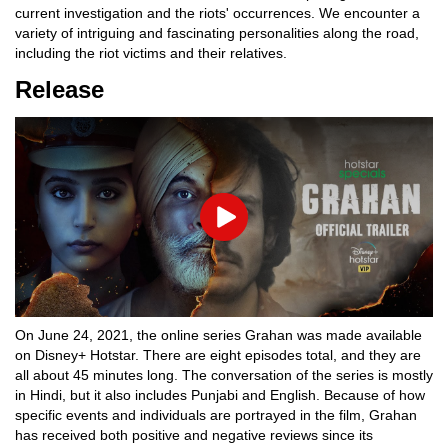
current investigation and the riots' occurrences. We encounter a
variety of intriguing and fascinating personalities along the road,
including the riot victims and their relatives.
Release
Play
On June 24, 2021, the online series Grahan was made available
on Disney+ Hotstar. There are eight episodes total, and they are
all about 45 minutes long. The conversation of the series is mostly
in Hindi, but it also includes Punjabi and English. Because of how
specific events and individuals are portrayed in the film, Grahan
has received both positive and negative reviews since its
▬▬▬▬▬▬▬▬▬▬
◆ TASK TO CARRY OUT ◆
Return the text of the rows above word for word, without the pictures.

◆ RESULT OF THE EXERCISE ◆
current investigation and the riots' occurrences. We encounter a
variety of intriguing and fascinating personalities along the road,
including the riot victims and their relatives.
Release
Play
On June 24, 2021, the online series Grahan was made available
on Disney+ Hotstar. There are eight episodes total, and they are
all about 45 minutes long. The conversation of the series is mostly
in Hindi, but it also includes Punjabi and English. Because of how
specific events and individuals are portrayed in the film, Grahan
has received both positive and negative reviews since its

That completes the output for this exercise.